While it would be immoral to countenance acts of brigandage, arson and wanton destruction of lives and properties, it could be observed that such has become the various acts that constitute the gory legend that has transformed the region into a theater of war.
What can be said of youths who are supposed to be in educational institutions giving direction and credibility to their future wielding weapons of mass destruction all over the creeks; graduates who should be contributing to national development out there lending their intellect and skills to the chagrin of the economy of the nation; servicemen, trained with the nation’s resources retiring, resigning or absconding to go join the struggle; and even those currently in active service providing insider information to sabotage government efforts at arresting the situation? So much for the Nigerian government’s hesitancy and unwillingness to be honest for once.
The dispatch, determination, daringness, sophistication and harmonious coordination of the campaign by militants operating in the region are to be candid subduing to keen observers. Supposedly untrained youths holding sway in militarized areas and taking captive foreigners under the conscious watch of soldiers is befuddling. It suggests certain things viz; the protagonists of this militancy have a locus or else why would they give their all to a cause they have a fluctuating belief in; the soldiers combating the militants are either afraid of them or have reservations about the plausibility of resisting them or do not believe in the Nigerian cause; and the politicians are dishonest about the issues relating to the Niger Delta.

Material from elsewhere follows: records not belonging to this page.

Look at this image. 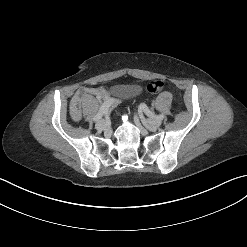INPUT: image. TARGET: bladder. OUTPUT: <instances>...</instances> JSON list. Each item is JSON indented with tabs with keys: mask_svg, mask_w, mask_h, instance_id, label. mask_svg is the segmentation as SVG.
Returning a JSON list of instances; mask_svg holds the SVG:
<instances>
[{
	"mask_svg": "<svg viewBox=\"0 0 247 247\" xmlns=\"http://www.w3.org/2000/svg\"><path fill=\"white\" fill-rule=\"evenodd\" d=\"M139 91V86L137 84H126L121 85L117 88L116 94L121 99H127L135 96Z\"/></svg>",
	"mask_w": 247,
	"mask_h": 247,
	"instance_id": "bladder-1",
	"label": "bladder"
}]
</instances>
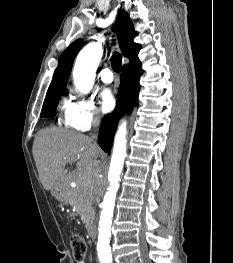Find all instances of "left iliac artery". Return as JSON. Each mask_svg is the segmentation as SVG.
Masks as SVG:
<instances>
[{"instance_id":"left-iliac-artery-1","label":"left iliac artery","mask_w":233,"mask_h":263,"mask_svg":"<svg viewBox=\"0 0 233 263\" xmlns=\"http://www.w3.org/2000/svg\"><path fill=\"white\" fill-rule=\"evenodd\" d=\"M102 263H111V262H102Z\"/></svg>"}]
</instances>
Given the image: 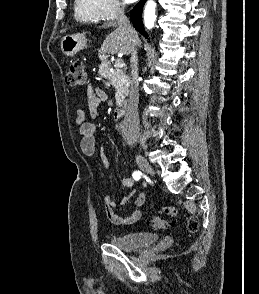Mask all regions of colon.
<instances>
[{
  "label": "colon",
  "instance_id": "obj_1",
  "mask_svg": "<svg viewBox=\"0 0 259 294\" xmlns=\"http://www.w3.org/2000/svg\"><path fill=\"white\" fill-rule=\"evenodd\" d=\"M66 85L69 87H81L87 83V74L85 71L84 63L80 60H74L70 63L68 72L65 76ZM159 214H164L168 217H174L177 214V210L172 206L162 207ZM149 224L154 228H167L170 223L158 215L151 216ZM198 221L195 218H191L188 223V228L191 232H195L198 229Z\"/></svg>",
  "mask_w": 259,
  "mask_h": 294
}]
</instances>
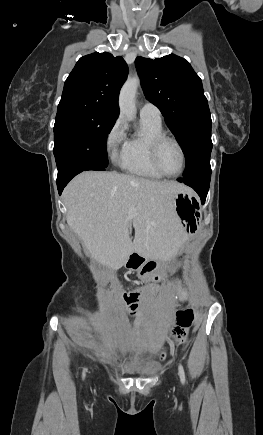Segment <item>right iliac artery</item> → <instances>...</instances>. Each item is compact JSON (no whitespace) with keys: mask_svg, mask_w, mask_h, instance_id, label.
<instances>
[{"mask_svg":"<svg viewBox=\"0 0 263 435\" xmlns=\"http://www.w3.org/2000/svg\"><path fill=\"white\" fill-rule=\"evenodd\" d=\"M85 372H86V369H84V372H83V378L85 377Z\"/></svg>","mask_w":263,"mask_h":435,"instance_id":"82829eb1","label":"right iliac artery"}]
</instances>
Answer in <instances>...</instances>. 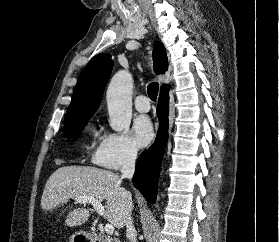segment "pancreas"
<instances>
[{"label":"pancreas","instance_id":"cf45deb5","mask_svg":"<svg viewBox=\"0 0 279 242\" xmlns=\"http://www.w3.org/2000/svg\"><path fill=\"white\" fill-rule=\"evenodd\" d=\"M103 242H119L117 238L105 237Z\"/></svg>","mask_w":279,"mask_h":242}]
</instances>
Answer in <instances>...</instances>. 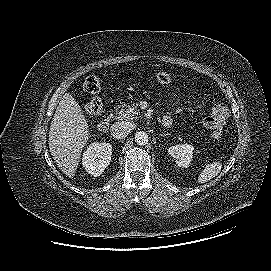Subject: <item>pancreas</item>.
<instances>
[{
  "mask_svg": "<svg viewBox=\"0 0 271 271\" xmlns=\"http://www.w3.org/2000/svg\"><path fill=\"white\" fill-rule=\"evenodd\" d=\"M126 107V109H124L123 106L117 108V120L132 121L140 117V110L138 109V104L128 103Z\"/></svg>",
  "mask_w": 271,
  "mask_h": 271,
  "instance_id": "cf45deb5",
  "label": "pancreas"
}]
</instances>
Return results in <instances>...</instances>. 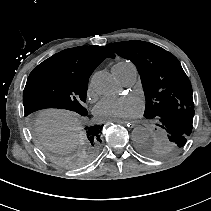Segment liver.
<instances>
[{"label":"liver","mask_w":211,"mask_h":211,"mask_svg":"<svg viewBox=\"0 0 211 211\" xmlns=\"http://www.w3.org/2000/svg\"><path fill=\"white\" fill-rule=\"evenodd\" d=\"M74 112L62 109H46L38 114L35 131L39 141L50 148L58 147L67 152L74 148V136L78 129Z\"/></svg>","instance_id":"6515ba94"}]
</instances>
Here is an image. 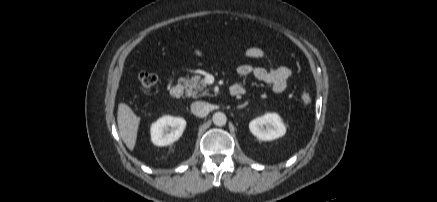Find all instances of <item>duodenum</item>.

Certain things give verve to this mindset. Where legal contraptions abound that shortchange the people, giving sweeping powers to the central government to usurp the wealth of the region; military troops with orders to stifle any form of protest by the cheated still pervade the region; the so-called derivation principle being more or less a mockery of the people’s preference for a negotiated settlement and dialogue in the face mounting injustice; remediation, compensation and mitigation of the region’s devastated environment not yet an issue in government circles; interventions focused on the area being more a hypocritical lip-service and puerile approaches borne out of insincerity; underdevelopment, poverty and disease still very much a reality; how can we say the Niger Delta question has been adequately answered.

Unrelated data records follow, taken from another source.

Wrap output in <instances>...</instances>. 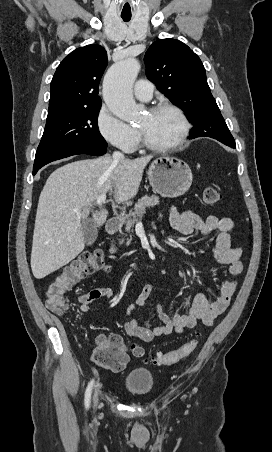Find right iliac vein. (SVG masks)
Returning a JSON list of instances; mask_svg holds the SVG:
<instances>
[{
    "label": "right iliac vein",
    "mask_w": 272,
    "mask_h": 452,
    "mask_svg": "<svg viewBox=\"0 0 272 452\" xmlns=\"http://www.w3.org/2000/svg\"><path fill=\"white\" fill-rule=\"evenodd\" d=\"M93 401H94V404L96 405L97 402H98V396H97V393L94 394Z\"/></svg>",
    "instance_id": "right-iliac-vein-1"
}]
</instances>
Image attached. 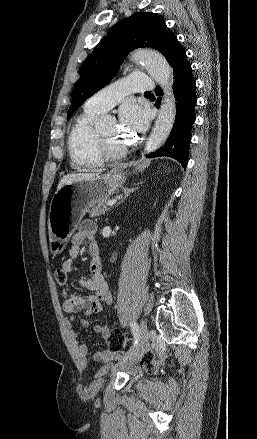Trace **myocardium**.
I'll list each match as a JSON object with an SVG mask.
<instances>
[{
  "label": "myocardium",
  "mask_w": 257,
  "mask_h": 439,
  "mask_svg": "<svg viewBox=\"0 0 257 439\" xmlns=\"http://www.w3.org/2000/svg\"><path fill=\"white\" fill-rule=\"evenodd\" d=\"M98 147L102 153L103 158L105 159H117L122 157L127 152L126 146H121L118 148L111 147L102 133H98L97 138Z\"/></svg>",
  "instance_id": "1"
}]
</instances>
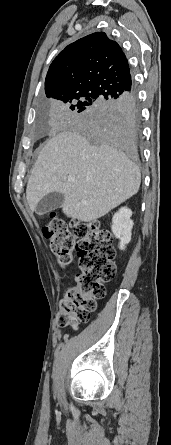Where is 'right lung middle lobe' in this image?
I'll return each instance as SVG.
<instances>
[{
  "instance_id": "obj_1",
  "label": "right lung middle lobe",
  "mask_w": 171,
  "mask_h": 445,
  "mask_svg": "<svg viewBox=\"0 0 171 445\" xmlns=\"http://www.w3.org/2000/svg\"><path fill=\"white\" fill-rule=\"evenodd\" d=\"M70 106L75 113L72 118L81 124H93L95 111L103 104L104 97L92 91L86 92H69L63 96L56 98ZM93 138H97L96 134Z\"/></svg>"
}]
</instances>
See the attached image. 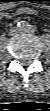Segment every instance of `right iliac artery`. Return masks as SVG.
<instances>
[{
	"instance_id": "82829eb1",
	"label": "right iliac artery",
	"mask_w": 50,
	"mask_h": 111,
	"mask_svg": "<svg viewBox=\"0 0 50 111\" xmlns=\"http://www.w3.org/2000/svg\"><path fill=\"white\" fill-rule=\"evenodd\" d=\"M17 26L20 28V29H27L28 28V24L25 22V21H21V22H18Z\"/></svg>"
}]
</instances>
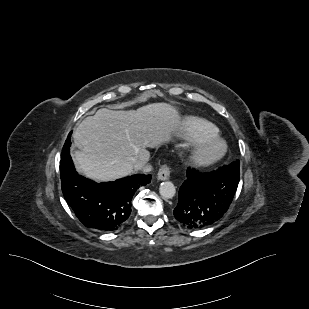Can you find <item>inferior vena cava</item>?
<instances>
[{"mask_svg": "<svg viewBox=\"0 0 309 309\" xmlns=\"http://www.w3.org/2000/svg\"><path fill=\"white\" fill-rule=\"evenodd\" d=\"M130 161L136 169L143 167V163L138 159V157H132Z\"/></svg>", "mask_w": 309, "mask_h": 309, "instance_id": "inferior-vena-cava-1", "label": "inferior vena cava"}]
</instances>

Resolving the Niger Delta question would seem a Herculean and scary prospect or more an impossible task but the issue is that with a bit of sincerity here and there; some willpower to translate promises into tangible realities; repealing and obliterating of obnoxious laws; restoring the wealth of the region to its rightful owners; withdrawing of military personnel from the area (given that peace cannot be exerted nor exacted but negotiated); instituting of corporate social responsibility accounting system that is visible, dynamic, accessible and realistic and the eschewing of inordinate tendencies by both politicians and locals, nothing that is an intriguing issue in the region that cannot be resolved. Let the tranquility of the Niger Delta come home to roost!